His first contact with climbing was through traditional routes in areas like Steele, Yellow Creek, Sandrock and Jamestown. His background in gymnastics
led him to be an essential influence in the advent of sport climbing in the South. As an early area adopter of techniques like “hangdogging,” rappel
bolting and even using chalk, Mark was often on the leading edge of development and in the center of the debate on evolving ethics. He pushed the boundaries
of what was considered acceptable at the time and did not shy away from controversy, instigating conversations that helped shape collective agreement.
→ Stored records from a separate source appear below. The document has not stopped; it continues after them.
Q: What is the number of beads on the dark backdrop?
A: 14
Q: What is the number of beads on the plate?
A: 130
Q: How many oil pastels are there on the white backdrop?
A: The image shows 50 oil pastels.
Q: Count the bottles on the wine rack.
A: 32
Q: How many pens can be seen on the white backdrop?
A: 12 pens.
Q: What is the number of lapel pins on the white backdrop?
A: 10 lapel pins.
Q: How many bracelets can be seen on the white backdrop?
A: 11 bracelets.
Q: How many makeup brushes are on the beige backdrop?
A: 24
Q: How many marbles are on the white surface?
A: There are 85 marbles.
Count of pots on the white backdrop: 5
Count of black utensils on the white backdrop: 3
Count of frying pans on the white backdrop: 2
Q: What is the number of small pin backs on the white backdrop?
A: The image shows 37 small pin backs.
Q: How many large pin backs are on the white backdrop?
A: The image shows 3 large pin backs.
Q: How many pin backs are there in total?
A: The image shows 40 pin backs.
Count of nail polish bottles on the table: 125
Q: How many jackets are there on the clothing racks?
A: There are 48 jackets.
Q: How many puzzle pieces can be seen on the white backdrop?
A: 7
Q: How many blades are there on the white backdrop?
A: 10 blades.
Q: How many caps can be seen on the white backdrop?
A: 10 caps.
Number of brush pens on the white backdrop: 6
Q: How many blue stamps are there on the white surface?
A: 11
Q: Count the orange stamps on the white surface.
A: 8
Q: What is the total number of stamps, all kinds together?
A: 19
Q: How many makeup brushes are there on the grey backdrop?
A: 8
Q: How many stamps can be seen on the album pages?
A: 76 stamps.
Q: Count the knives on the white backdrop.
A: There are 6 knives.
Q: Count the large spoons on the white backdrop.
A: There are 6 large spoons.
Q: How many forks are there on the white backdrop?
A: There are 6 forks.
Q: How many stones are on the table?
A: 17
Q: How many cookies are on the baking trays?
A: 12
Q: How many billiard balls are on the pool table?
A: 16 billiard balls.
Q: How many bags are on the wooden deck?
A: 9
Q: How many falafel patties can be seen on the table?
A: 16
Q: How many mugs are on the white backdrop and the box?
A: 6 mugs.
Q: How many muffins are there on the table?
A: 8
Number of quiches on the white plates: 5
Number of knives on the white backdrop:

Mark was an avid route developer and inspirational climber. From early 5.12’s at Steele or Yellow Creek to futuristic 5.13’s and entire areas at Little
River Canyon, Mark had an eye for aesthetic lines, improbable-looking routes and dynamic movement, he established dozens and dozens of lines of varying
grades and styles at numerous crags across the south. Living in Montgomery, Alabama, and driving hours to reach the closest crags, he spent weekends
establishing new routes and battling long term projects.
Mark was committed to training and, in the tradition of John Gill, took gymnastic training and applied it to rock climbing. He built his own large home
wall (the first in Alabama?), and was also instrumental in creating the first large-scale climbing wall in the south, the Sporting Club at Windy Hill
in Atlanta. Mark constructed the first climbing gym in Alabama, and helped usher in sport climbing culture, style and methodology through repping and
distributing equipment and clothing including Metolius, Verve and others. He was a mentor
to many aspiring climbers throughout the Southeast for decades, helping youth as a coach, mentor and training partner. He was essentially a sponsor:
driving to competitions, paying for entry fees and hotel rooms, all while running a successful contracting company for decades. He traveled to events
all over the country and competed in competitions across the Southeastern United States and in California.
Mark hosted international climbers when they visited but declined a guiding job with “Diamond” David Lee Roth when he visited Alabama (Mark didn’t appreciate
Dave’s wild antics…). He climbed with people from all over the country, from the Gunks to Smith Rock, from Russ Clune to Robyn Erbesfield. He
was part of nearly 35 years of Southeastern rock-climbing history and bridged a span reaching from swami-belt traditional climbing to modern indoor.
Mark leaves a wife, three children and a legacy of passion and commitment.
He will be remembered as a great advocate for the sport and a pillar in the Southeastern Climbing Community.